Tâche 1: Indiquez si chacune des affirmations suivantes concorde avec le passage fourni ci-dessous. Répondez par oui ou non et citez à l'identique les mots décisifs du passage. (a) La partie requérante est un déposant auprès d'un établissement de crédit. (b) La partie requérante est la destinataire des mesures d'assainissement. (c) Les pouvoirs de surveillance en cause relèvent de l'article 65, paragraphe 1, sous b), TFUE.
Tâche 2: Veuillez traduire en anglais ce passage du point D) du passage fourni ci-dessous : « que, sur le fondement du principe de l’indépendance du recours en réparation du recours en annulation établi par le droit de l’Union, il faut que le comportement concerné de l’institution soit illégal, exigence qui équivaut à l’exigence du droit national de l’État membre que l’action ou l’inaction juridiques sur lesquelles se fonde la demande de réparation des dommages – à savoir, les mesures d’assainissement d’un établissement de crédit – soient annulées, compte tenu des circonstances du litige au principal et du fait que la partie requérante, qui est un déposant auprès d’un établissement de crédit, n’est pas la destinataire de ces mesures et que, conformément au droit et à la jurisprudence au niveau national, elle n’a pas le droit d’introduire un recours en annulation des décisions individuelles par lesquelles ces mesures sont appliquées et qui sont entrées en vigueur ? »
Tâche 3: Dans le point C) du passage fourni ci-dessous, relevez tous les principes et exigences énumérés après les mots « en particulier ».

C)    que les conditions relatives à la responsabilité extracontractuelle prévues par le droit de l’État membre, pour des dommages résultant d’actions et d’inactions liées à l’exercice des pouvoirs de surveillance par la banque centrale nationale d’un État membre qui relèvent du champ d’application de l’article 65, paragraphe 1, sous b), TFUE, ne doivent pas être contraires aux conditions et principes relatifs à cette responsabilité établis par le droit de l’Union et, en particulier, au principe de l’indépendance du recours en réparation du recours en annulation et à l’inadmissibilité établie de l’exigence, prévue par le droit national, que l’action ou l’inaction juridiques sur lesquelles se fonde la demande de réparation des dommages soient préalablement annulées ; à l’inadmissibilité de l’exigence, prévue en droit national, liée au comportement fautif d’organes ou d’employés sur lequel se fonde la demande de réparation des dommages ; à l’exigence que, au moment du dépôt du recours, la partie requérante ait subi un dommage réel et certain s’agissant de recours en réparation de dommages matériels ?

D)    que, sur le fondement du principe de l’indépendance du recours en réparation du recours en annulation établi par le droit de l’Union, il faut que le comportement concerné de l’institution soit illégal, exigence qui équivaut à l’exigence du droit national de l’État membre que l’action ou l’inaction juridiques sur lesquelles se fonde la demande de réparation des dommages – à savoir, les mesures d’assainissement d’un établissement de crédit – soient annulées, compte tenu des circonstances du litige au principal et du fait

que la partie requérante, qui est un déposant auprès d’un établissement de crédit, n’est pas la destinataire de ces mesures et que, conformément au droit et à la jurisprudence au niveau national, elle n’a pas le droit d’introduire un recours en annulation des décisions individuelles par lesquelles ces mesures sont appliquées et qui sont entrées en vigueur ?

Données fournies:
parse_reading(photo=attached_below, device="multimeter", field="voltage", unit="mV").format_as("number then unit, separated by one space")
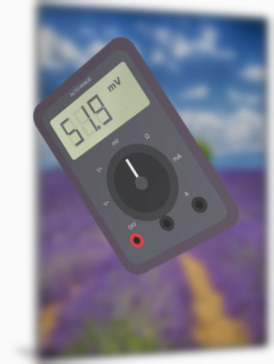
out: 51.9 mV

Réponse 1:
(a) Oui : « la partie requérante, qui est un déposant auprès d’un établissement de crédit »
(b) Non : « n’est pas la destinataire de ces mesures »
(c) Oui : « qui relèvent du champ d’application de l’article 65, paragraphe 1, sous b), TFUE »

Réponse 2: that, on the basis of the principle of the independence of the action for damages from the action for annulment established by EU law, the conduct of the institution concerned must be unlawful, a requirement that is equivalent to the requirement under the national law of the Member State that the legal act or omission on which the claim for compensation for damage is based – namely, the reorganization measures of a credit institution – be annulled, having regard to the circumstances of the main proceedings and to the fact that the applicant, who is a depositor with a credit institution, is not the addressee of those measures and that, in accordance with national law and case law, it does not have the right to bring an action for annulment of the individual decisions by which those measures are applied and which have entered into force?

Réponse 3:
1. Le principe de l’indépendance du recours en réparation du recours en annulation.
2. L’inadmissibilité établie de l’exigence, prévue par le droit national, que l’action ou l’inaction juridiques sur lesquelles se fonde la demande de réparation des dommages soient préalablement annulées.
3. L’inadmissibilité de l’exigence, prévue en droit national, liée au comportement fautif d’organes ou d’employés sur lequel se fonde la demande de réparation des dommages.
4. L’exigence que, au moment du dépôt du recours, la partie requérante ait subi un dommage réel et certain s’agissant de recours en réparation de dommages matériels.